Activity list:
1/ According to the Crash Course transcript on the 1970s, in what year did America first run an export trade deficit in the 20th century?
2/ Carry on the Crash Course transcript on the 1970s from its final sentence.
───── Text segment ─────
Hi, I’m John Green, this is Crash Course U.S. History and today we are going to talk

about one of the most important periods in American history, the mid-to-late 1970s.

Stan why is there nothing on the chalkboard?

We can’t find a picture of Gerald Ford somewhere around here?

Don’t worry Crash Course fans we got one.

Thanks for your support through Subbable.

It paid for this 90 cent Gerald Ford photograph.

These really are the years where everything changed in the United States and amidst all

that turmoil something wonderful was born.

Mr. Green?

Mr. Green?

Strong with the force, this episode is.

No, me from the past, Yoda doesn’t show up until Empire Strikes Back which came out

in 1980.

I’m referring of course to the fact that we were born!

It’s the beginning of the John Green era!

From here on out, almost everything we discuss will have happened in my lifetime.

Or as most Crash Course viewers refer to it, “that century before I was born”.

But it wasn’t just the birth of me and the death of Elvis, the late 1970s were truly

a period of momentous change, and for most Americans it sucked.

Intro So how Americans reacted to those no good

very bad years really has shaped the world in which we find ourselves.

The big story of the 1970s is economics.

Twenty-five years of broad economic expansion and prosperity came to a grinding halt in

the 1970s meaning the our party was over.

And what did we get instead?

Inflation and extremely slow growth.

The worst hangover ever.

Just kidding, the worst hangover was The Depression.

The 2nd worst hangover was the 2008 recession, and then the 3rd worst hangover was Hangover

Part III.

It was the 4th worst hangover in American history.

Narrowly beating out America’s 5th worst hangover the Hangover Part II.

What happened to the American economy in the 1970s was the result both of long-term processes

and unexpected shocks.

The long-term process was the gradual decline of manufacturing in the U.S. in relation to

competing manufacturing in the rest of the world.

Part of this was due to American policy; after World War II, you’ll remember that we promoted

the economic growth of Japan, Germany, South Korea and Taiwan, ignoring the tariffs that

they set up to protect nascent industries, and effectively subsidizing them by providing

for their defense.

And not having to build nuclear arsenals of their own really allowed them to invest in

their domestic economies.

And then one day, a bunch of Toyotas and Mercedes showed up, and you could drive them up to

like 40 thousand miles before they would break down and we were like, “wait a second”.

In 1971, for the first time in the 20th century, America experienced an export trade deficit,

importing more goods than it exported, which is the same problem that my aunt has with

QVC.

I mean, they hardly import anything from her.

One reason for this deficit was because the dollar was linked to gold, making it a strong

currency but also making American products more expensive abroad.
───── Dataset ─────
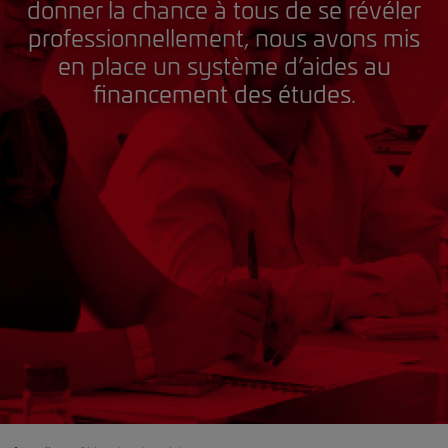
donner la chance à tous de se révéler
professionnellement, nous avons mis
en place un système d’aides au
financement des études.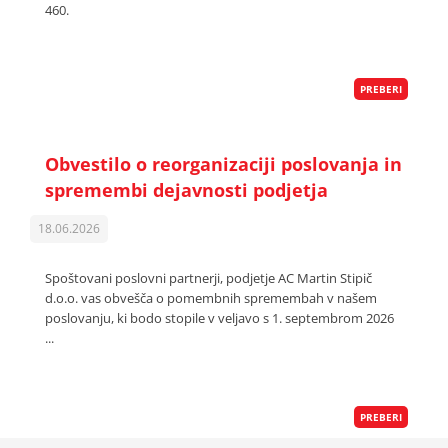
460.
PREBERI
Obvestilo o reorganizaciji poslovanja in
spremembi dejavnosti podjetja
18.06.2026
Spoštovani poslovni partnerji, podjetje AC Martin Stipič
d.o.o. vas obvešča o pomembnih spremembah v našem
poslovanju, ki bodo stopile v veljavo s 1. septembrom 2026
...
PREBERI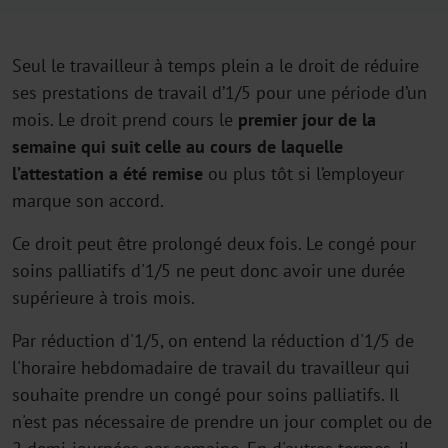
Seul le travailleur à temps plein a le droit de réduire
ses prestations de travail d’1/5 pour une période d’un
mois. Le droit prend cours le
premier jour de la
semaine qui suit celle au cours de laquelle
l’attestation a été remise
ou plus tôt si l’employeur
marque son accord.
Ce droit peut être prolongé deux fois. Le congé pour
soins palliatifs d'1/5 ne peut donc avoir une durée
supérieure à trois mois.
Par réduction d'1/5, on entend la réduction d'1/5 de
l'horaire hebdomadaire de travail du travailleur qui
souhaite prendre un congé pour soins palliatifs. Il
n'est pas nécessaire de prendre un jour complet ou de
─────
List of answers:
1/ 1971

2/
So Nixon took the U.S. off the gold standard, hoping to make American goods cheaper overseas

and reduce imports, but that didn’t really work.

Because the U.S. was also competing against cheaper labor costs, and cheaper raw materials,

and more productive economies.

And in many cases this growing global competition put American firms that couldn’t compete

out of business.

This was especially true in manufacturing.

In 1960, 38% of Americans worked in manufacturing.

In 1980, it was 28%.

Today, it’s nine.

Not 9%, nine people.

Stan wants me to tell you that was a joke.

It actually is 9%.

Unionized workers were hit particularly hard.

In the 1940s and 1950s unions had won generous concessions from corporate employers including

paid vacation, and health benefits, and especially pensions, which employers would agree to as

a kind of deferred compensation so that they wouldn’t have to pay higher w ages to people

while they were working.

And this worked great, until people started to retire.

So by 1970, competition led employers to either eliminate high-paying manufacturing jobs,

or else to increase automation, or to shift workers to lower wage regions of the U.S.

or even overseas.

The American South benefitted from this trend because its anti-union stance was attractive

to manufacturers.

But then, non-union industries that were already in the South found that they had no way to

find new workers so the only way to survive was to move production overseas.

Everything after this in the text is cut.